+++ Material for this task +++

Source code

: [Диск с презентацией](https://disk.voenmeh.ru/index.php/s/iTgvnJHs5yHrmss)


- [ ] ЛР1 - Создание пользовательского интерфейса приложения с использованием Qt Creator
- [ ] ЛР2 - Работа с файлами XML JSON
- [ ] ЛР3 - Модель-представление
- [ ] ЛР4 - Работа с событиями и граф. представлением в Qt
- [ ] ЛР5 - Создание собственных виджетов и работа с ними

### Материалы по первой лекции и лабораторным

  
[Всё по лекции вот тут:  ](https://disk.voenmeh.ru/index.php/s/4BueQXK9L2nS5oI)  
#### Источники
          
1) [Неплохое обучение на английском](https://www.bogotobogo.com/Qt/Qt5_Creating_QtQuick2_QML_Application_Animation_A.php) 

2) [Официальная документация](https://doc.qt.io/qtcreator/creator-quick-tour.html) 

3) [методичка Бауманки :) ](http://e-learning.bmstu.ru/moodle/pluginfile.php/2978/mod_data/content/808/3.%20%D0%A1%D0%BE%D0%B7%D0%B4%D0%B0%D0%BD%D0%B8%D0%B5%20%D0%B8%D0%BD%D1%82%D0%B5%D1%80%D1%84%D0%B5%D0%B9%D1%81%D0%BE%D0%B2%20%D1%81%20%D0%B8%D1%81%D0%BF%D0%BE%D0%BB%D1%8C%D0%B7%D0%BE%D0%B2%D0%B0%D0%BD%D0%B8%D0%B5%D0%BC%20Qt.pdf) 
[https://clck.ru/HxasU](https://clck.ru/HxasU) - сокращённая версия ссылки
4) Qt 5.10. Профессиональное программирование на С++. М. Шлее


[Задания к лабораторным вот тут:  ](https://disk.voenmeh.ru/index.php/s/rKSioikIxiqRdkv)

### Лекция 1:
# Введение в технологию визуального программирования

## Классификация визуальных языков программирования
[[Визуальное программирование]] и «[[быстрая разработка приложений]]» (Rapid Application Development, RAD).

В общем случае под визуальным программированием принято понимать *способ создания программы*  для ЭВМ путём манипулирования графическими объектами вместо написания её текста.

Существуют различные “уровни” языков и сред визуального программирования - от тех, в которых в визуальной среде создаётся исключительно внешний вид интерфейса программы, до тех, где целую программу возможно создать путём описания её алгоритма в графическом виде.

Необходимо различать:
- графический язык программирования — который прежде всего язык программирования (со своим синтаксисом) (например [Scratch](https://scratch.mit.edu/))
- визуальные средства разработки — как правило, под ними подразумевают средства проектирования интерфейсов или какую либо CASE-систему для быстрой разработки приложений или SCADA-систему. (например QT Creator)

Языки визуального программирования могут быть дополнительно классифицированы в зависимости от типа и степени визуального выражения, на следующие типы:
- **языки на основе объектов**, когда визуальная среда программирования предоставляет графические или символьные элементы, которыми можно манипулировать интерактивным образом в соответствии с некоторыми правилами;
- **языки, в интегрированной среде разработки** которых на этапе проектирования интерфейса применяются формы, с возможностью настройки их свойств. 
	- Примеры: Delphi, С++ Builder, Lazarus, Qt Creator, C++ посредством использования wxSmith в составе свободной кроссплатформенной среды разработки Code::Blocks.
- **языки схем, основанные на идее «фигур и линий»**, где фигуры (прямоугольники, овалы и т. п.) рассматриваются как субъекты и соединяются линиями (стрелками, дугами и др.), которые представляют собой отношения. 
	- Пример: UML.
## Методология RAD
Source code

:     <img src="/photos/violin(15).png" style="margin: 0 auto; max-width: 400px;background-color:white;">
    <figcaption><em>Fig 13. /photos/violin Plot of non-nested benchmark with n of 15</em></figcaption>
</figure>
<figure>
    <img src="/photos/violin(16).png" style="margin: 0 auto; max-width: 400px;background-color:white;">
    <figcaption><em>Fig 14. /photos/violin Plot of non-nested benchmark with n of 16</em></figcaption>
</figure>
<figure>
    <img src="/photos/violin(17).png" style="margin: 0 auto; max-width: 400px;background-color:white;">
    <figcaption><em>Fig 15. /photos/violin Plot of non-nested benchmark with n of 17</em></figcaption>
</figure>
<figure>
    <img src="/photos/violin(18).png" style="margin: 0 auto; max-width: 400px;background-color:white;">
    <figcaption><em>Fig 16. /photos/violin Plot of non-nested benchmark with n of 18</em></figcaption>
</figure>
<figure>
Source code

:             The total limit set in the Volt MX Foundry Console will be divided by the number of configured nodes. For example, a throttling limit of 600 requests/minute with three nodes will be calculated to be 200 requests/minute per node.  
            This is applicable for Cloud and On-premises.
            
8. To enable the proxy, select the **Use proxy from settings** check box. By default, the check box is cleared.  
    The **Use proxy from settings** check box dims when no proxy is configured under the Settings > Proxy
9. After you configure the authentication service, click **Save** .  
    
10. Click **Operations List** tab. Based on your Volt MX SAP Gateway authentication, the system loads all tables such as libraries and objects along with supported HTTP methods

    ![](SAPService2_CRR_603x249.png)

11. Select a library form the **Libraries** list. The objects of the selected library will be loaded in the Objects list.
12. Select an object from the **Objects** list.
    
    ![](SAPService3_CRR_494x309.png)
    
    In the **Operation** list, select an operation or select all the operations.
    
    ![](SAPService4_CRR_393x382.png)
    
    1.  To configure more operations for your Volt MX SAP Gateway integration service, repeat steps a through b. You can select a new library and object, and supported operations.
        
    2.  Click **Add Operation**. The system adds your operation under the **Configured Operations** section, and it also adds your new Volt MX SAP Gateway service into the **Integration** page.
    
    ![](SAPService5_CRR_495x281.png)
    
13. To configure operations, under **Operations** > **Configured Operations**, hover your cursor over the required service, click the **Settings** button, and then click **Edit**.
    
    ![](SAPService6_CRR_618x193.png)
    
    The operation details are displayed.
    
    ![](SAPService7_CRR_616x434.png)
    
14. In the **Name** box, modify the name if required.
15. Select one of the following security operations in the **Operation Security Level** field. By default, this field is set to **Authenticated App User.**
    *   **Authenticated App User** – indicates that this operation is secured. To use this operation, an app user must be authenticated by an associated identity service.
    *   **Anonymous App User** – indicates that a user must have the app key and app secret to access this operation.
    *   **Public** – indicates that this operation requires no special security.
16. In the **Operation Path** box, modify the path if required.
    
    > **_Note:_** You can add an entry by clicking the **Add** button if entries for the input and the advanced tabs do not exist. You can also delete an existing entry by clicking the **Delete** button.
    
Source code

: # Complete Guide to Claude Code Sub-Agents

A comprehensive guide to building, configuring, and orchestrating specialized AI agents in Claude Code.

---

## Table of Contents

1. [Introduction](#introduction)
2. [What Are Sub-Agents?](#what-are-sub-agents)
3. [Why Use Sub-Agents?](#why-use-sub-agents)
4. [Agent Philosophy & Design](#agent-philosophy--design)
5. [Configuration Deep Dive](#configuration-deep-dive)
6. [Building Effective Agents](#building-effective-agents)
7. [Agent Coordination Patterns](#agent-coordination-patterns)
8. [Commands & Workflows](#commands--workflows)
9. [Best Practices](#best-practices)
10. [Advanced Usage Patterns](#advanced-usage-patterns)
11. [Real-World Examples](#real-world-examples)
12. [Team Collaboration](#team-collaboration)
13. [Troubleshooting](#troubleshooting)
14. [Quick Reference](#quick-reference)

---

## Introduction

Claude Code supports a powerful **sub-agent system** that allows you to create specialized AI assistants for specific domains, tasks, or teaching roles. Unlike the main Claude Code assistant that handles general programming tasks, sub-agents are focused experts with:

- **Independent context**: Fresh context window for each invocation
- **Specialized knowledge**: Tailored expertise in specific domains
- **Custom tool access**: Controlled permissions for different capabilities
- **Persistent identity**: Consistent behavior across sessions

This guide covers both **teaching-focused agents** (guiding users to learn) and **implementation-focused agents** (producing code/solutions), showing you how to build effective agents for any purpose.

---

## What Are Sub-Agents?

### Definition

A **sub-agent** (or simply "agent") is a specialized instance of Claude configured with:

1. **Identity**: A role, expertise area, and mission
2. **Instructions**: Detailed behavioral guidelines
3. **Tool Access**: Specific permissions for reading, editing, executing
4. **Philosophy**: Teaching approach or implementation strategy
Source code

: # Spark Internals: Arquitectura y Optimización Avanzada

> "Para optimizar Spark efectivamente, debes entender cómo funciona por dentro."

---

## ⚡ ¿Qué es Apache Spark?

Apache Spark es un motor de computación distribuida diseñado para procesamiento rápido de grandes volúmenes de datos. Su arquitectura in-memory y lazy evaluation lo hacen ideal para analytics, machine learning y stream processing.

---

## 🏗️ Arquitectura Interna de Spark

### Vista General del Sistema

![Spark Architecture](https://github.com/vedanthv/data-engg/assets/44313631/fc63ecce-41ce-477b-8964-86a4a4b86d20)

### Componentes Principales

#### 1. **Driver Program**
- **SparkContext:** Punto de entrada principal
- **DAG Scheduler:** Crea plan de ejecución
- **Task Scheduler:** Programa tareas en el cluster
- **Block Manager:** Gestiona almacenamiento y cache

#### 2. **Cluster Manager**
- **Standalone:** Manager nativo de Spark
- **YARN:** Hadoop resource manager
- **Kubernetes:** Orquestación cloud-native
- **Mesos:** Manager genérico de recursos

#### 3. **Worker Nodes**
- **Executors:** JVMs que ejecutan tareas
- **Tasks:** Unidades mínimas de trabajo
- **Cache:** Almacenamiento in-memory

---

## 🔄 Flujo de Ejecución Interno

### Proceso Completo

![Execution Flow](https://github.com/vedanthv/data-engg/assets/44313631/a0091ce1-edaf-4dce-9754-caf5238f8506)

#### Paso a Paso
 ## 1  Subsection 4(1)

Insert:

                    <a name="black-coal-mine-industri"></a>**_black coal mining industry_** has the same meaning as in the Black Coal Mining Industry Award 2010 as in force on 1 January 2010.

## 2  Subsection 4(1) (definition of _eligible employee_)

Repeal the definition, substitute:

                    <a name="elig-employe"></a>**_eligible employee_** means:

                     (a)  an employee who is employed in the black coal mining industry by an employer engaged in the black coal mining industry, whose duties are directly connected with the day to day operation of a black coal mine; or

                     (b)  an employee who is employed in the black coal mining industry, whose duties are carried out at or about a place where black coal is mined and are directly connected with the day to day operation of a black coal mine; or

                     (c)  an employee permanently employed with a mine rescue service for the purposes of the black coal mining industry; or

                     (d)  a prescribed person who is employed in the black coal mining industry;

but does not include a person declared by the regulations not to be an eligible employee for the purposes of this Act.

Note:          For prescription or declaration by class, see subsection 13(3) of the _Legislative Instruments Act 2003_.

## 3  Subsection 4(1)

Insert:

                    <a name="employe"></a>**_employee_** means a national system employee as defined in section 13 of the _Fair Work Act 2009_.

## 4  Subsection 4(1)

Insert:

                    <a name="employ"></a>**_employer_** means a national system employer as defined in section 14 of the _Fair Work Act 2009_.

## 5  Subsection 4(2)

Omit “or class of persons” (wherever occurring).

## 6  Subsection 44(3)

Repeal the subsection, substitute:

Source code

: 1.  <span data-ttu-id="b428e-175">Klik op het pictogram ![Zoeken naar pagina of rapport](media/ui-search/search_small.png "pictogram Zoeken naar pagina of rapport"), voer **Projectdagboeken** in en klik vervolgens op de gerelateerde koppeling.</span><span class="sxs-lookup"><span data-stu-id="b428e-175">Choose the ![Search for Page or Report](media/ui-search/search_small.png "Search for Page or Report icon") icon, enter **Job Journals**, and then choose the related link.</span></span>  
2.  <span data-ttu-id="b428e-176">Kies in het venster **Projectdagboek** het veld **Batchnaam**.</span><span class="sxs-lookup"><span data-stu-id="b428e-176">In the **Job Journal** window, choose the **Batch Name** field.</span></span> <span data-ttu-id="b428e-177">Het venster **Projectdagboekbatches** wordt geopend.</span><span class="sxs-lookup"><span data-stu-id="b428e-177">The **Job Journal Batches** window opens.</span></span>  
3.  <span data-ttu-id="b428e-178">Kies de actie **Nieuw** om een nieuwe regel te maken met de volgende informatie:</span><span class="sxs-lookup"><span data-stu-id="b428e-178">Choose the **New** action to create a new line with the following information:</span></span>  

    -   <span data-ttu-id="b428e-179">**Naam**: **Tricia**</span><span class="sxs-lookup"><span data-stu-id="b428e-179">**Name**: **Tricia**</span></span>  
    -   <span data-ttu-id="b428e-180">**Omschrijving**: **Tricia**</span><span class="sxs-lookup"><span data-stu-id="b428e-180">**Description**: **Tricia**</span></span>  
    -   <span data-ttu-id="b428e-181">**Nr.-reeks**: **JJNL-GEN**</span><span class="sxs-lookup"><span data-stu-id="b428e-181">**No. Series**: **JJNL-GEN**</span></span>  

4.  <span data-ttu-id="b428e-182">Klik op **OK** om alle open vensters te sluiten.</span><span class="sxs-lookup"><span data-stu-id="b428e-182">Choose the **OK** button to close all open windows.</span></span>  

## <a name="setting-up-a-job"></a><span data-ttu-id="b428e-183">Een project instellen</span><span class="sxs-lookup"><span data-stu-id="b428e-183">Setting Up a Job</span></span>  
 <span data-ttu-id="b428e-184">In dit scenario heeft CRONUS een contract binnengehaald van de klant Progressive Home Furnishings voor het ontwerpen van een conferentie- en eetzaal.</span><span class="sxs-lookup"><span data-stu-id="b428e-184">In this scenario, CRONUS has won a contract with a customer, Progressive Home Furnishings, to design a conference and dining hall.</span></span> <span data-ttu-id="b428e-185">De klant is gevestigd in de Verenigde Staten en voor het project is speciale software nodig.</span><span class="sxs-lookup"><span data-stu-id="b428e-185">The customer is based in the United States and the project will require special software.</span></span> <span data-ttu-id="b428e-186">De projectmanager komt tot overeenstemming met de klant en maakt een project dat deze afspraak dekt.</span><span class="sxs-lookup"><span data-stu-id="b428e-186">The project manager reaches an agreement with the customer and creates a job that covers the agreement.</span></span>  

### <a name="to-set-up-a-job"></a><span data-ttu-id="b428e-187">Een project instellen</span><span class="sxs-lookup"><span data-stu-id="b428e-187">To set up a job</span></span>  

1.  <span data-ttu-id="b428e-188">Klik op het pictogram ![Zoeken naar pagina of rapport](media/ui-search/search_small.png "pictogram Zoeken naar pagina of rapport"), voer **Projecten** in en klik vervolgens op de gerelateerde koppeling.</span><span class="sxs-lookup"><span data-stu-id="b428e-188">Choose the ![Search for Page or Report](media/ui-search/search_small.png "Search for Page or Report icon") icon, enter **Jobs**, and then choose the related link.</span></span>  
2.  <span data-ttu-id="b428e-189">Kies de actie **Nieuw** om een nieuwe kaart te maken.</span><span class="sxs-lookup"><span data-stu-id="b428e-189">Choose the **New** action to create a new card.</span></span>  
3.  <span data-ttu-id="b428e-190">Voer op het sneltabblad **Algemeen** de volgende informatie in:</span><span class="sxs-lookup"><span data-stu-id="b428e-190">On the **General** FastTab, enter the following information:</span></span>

+++

**Instructions for the task**
Starting at the line containing "set up a job</span></span>" and ending with the last line of the material, present each non-blank line as a row of a Markdown table with the columns "Row" and "Line".

**Task response**
| Row | Line |
|---|---|
| 1 | ### <a name="to-set-up-a-job"></a><span data-ttu-id="b428e-187">Een project instellen</span><span class="sxs-lookup"><span data-stu-id="b428e-187">To set up a job</span></span>   |
| 2 | 1.  <span data-ttu-id="b428e-188">Klik op het pictogram ![Zoeken naar pagina of rapport](media/ui-search/search_small.png "pictogram Zoeken naar pagina of rapport"), voer **Projecten** in en klik vervolgens op de gerelateerde koppeling.</span><span class="sxs-lookup"><span data-stu-id="b428e-188">Choose the ![Search for Page or Report](media/ui-search/search_small.png "Search for Page or Report icon") icon, enter **Jobs**, and then choose the related link.</span></span>   |
| 3 | 2.  <span data-ttu-id="b428e-189">Kies de actie **Nieuw** om een nieuwe kaart te maken.</span><span class="sxs-lookup"><span data-stu-id="b428e-189">Choose the **New** action to create a new card.</span></span>   |
| 4 | 3.  <span data-ttu-id="b428e-190">Voer op het sneltabblad **Algemeen** de volgende informatie in:</span><span class="sxs-lookup"><span data-stu-id="b428e-190">On the **General** FastTab, enter the following information:</span></span> |